## [PROVIDED PASSAGE]
+++
Bob Otwell, FLOW Board of Directors
December 2016

Most of us in northern Michigan drink groundwater and use it to bathe. Outside of metro Detroit, the majority of Michigan’s public water supplies along with water in rural homes comes from groundwater. Groundwater also is used to water golf courses and supply the growing thirst of irrigated farm land. We would not have trout in our northern streams if they were not nourished during the heat of the summer by cold groundwater. This is our invisible resource.

This blog is the first in a two-part series examining groundwater; this article will provide the reader a better understanding of the physics, and the second one will examine current groundwater regulations.

Understanding Groundwater

Groundwater is simply rainfall and snowmelt that has percolated into the ground. In northern Michigan, about one third of our annual 33 inches of precipitation ends up as groundwater. The remainder runs off on the surface to lakes and streams, or is taken up by plants and is lost through evapotranspiration. In the Great Lakes Basin, abundant groundwater is stored in the layers of sand and gravel left behind by the glaciers, and in sandstone and limestone bedrock. The temperature of groundwater is generally the average annual air temperature above the ground. In northern Michigan, this means 50 degrees Fahrenheit all year round. This temperature cools trout streams and provides a nice cool drink in the summer, and it also helps keep small streams from freezing in the winter.

Groundwater flows naturally by gravity through permeable sands and other porous materials, and continues moving downhill until it seeps into wetlands, springs, streams, rivers or lakes. We’ve all seen groundwater percolating into a spring, or felt the cool currents on our feet while swimming in one of our clear lakes. But groundwater discharge to surface water bodies is in fact continuous throughout the bottom of the stream, lake, etc., even though we can’t see it. They are connected, and if you care about a certain babbling brook, you in fact care deeply about the groundwater that makes it what it is. Rivers and streams flow at a velocity measured in feet per second, whereas groundwater flows at a rate of feet per day. This sure and steady seepage provides the base flow that makes a perennial stream flow all year round.
+++
## [WHAT YOU HAVE TO DO]
Print the groundwater article word for word, starting at "Groundwater flows naturally" and ending at "flow all year round.".

## [INFORMATION PROVIDED]
+++
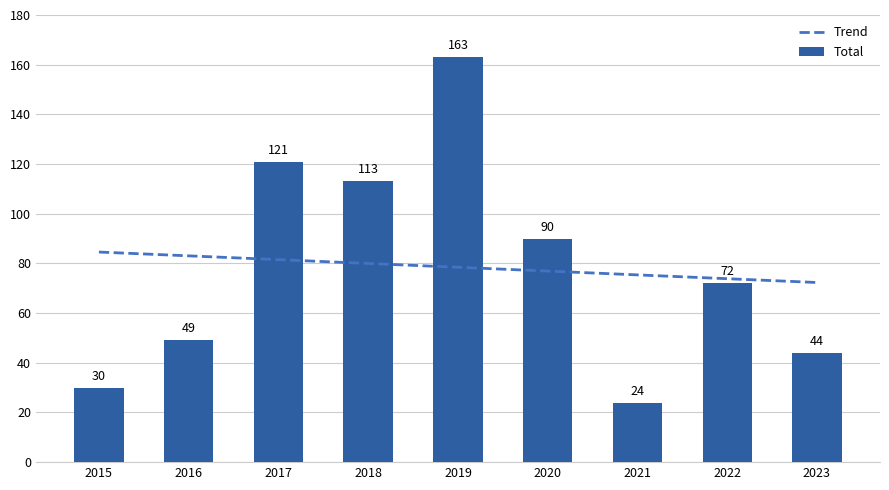

What is the value of the Total bar at the 3rd from the left?

121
+++
## [EXERCISE RESULT]
Groundwater flows naturally by gravity through permeable sands and other porous materials, and continues moving downhill until it seeps into wetlands, springs, streams, rivers or lakes. We’ve all seen groundwater percolating into a spring, or felt the cool currents on our feet while swimming in one of our clear lakes. But groundwater discharge to surface water bodies is in fact continuous throughout the bottom of the stream, lake, etc., even though we can’t see it. They are connected, and if you care about a certain babbling brook, you in fact care deeply about the groundwater that makes it what it is. Rivers and streams flow at a velocity measured in feet per second, whereas groundwater flows at a rate of feet per day. This sure and steady seepage provides the base flow that makes a perennial stream flow all year round.